• Provided text
_ _ _ _ _ _ _
POSIX has a Synchronized I/O Data (and File) Integrity Completion
definition (line 115434 of the Issue 7 (POSIX.1-2008) specification).
What it
says is that writes for a byte range in a file must complete before any
pending
reads for that byte range are satisfied.
It does not say that if you have 3 pending writes and pending reads for
a byte range,
that the writes must complete in the order issued - simply that they
must all complete
before any reads complete. See lines 71371-71376 in the write()
discussion. The
specification explicitly avoids discussing the "behavior of concurrent
writes to a file from
multiple processes." and suggests that applications doing this "should
use some form
of concurrency control."
It is true that because of these semantics, many file system
implementations will use
locks to ensure that no reads can occur in the entire file while writes
are happening
which has the side effect of ensuring the writes are executed in the
order they are issued.
_ _ _ _ _ _ _
• Problem requirements
Can you rewrite the paragraph of the POSIX text that begins "It is true that because of these semantics" more briefly while keeping its main facts? You can work from the text alone; the records aren't needed.
_ _ _ _ _ _ _
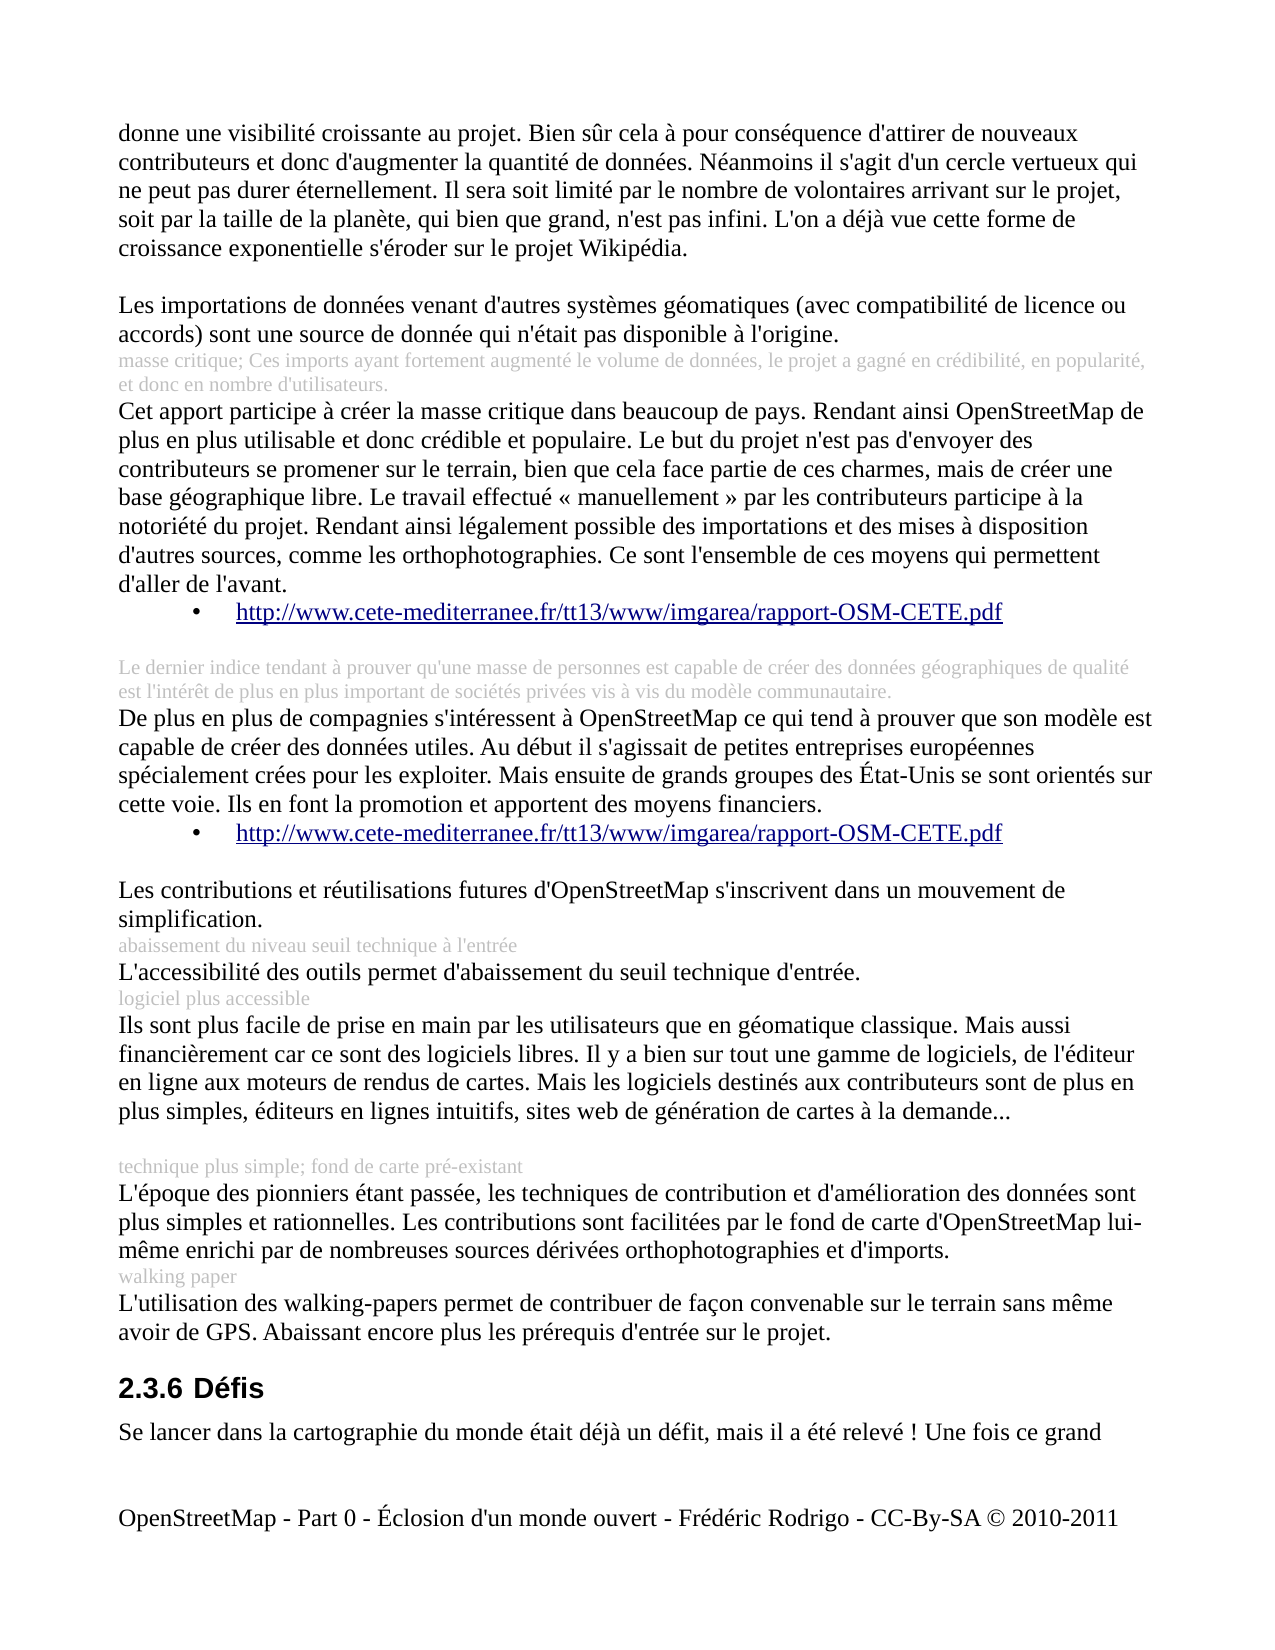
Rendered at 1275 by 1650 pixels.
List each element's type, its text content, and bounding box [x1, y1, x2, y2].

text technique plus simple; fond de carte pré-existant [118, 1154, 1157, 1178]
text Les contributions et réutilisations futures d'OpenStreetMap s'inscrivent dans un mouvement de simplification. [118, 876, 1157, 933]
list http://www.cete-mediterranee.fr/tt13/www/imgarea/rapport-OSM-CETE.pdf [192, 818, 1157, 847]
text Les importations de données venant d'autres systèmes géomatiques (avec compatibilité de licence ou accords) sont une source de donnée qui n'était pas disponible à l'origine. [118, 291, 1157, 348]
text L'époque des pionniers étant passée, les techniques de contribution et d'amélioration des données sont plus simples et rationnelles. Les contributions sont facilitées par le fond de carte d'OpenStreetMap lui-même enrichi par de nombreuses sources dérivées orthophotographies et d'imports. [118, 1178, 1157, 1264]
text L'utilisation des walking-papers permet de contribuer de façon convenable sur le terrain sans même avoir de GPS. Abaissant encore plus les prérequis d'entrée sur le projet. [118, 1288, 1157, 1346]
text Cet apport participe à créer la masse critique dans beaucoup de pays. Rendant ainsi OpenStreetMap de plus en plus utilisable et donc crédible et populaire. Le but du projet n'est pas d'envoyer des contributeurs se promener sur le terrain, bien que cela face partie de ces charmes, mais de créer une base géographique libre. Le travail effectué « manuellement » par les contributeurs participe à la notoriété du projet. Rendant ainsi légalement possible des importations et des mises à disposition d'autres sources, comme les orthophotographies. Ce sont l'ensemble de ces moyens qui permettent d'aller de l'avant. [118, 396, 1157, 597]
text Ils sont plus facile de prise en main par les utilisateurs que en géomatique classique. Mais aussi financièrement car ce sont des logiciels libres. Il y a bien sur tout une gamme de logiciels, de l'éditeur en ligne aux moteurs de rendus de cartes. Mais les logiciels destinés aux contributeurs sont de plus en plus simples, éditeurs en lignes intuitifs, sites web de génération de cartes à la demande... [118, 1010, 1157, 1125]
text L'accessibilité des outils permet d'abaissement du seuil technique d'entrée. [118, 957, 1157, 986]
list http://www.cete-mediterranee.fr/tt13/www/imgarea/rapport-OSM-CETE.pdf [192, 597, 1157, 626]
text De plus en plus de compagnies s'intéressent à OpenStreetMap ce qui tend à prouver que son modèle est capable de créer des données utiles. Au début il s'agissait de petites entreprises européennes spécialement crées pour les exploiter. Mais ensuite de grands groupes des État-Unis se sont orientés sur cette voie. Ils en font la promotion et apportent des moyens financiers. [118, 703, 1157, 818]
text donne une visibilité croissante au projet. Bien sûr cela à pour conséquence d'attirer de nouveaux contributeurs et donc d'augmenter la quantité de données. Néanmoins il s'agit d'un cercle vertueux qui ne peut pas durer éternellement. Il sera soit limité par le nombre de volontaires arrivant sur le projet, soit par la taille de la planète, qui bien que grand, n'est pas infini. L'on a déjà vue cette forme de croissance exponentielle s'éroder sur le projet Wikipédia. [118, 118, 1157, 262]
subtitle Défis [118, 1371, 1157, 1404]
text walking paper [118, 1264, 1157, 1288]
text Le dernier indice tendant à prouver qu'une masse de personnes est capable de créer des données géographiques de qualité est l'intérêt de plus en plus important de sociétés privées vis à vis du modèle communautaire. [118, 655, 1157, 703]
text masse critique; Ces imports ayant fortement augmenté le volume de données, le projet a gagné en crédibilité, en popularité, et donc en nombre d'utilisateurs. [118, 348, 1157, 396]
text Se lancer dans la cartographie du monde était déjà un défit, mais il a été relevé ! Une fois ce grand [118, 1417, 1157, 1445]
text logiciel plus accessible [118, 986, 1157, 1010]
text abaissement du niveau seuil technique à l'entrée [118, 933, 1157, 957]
_ _ _ _ _ _ _
• Exercise result
Because of these semantics, many file system implementations lock the whole file against reads while writes are happening. As a side effect, this makes the writes execute in the order they are issued.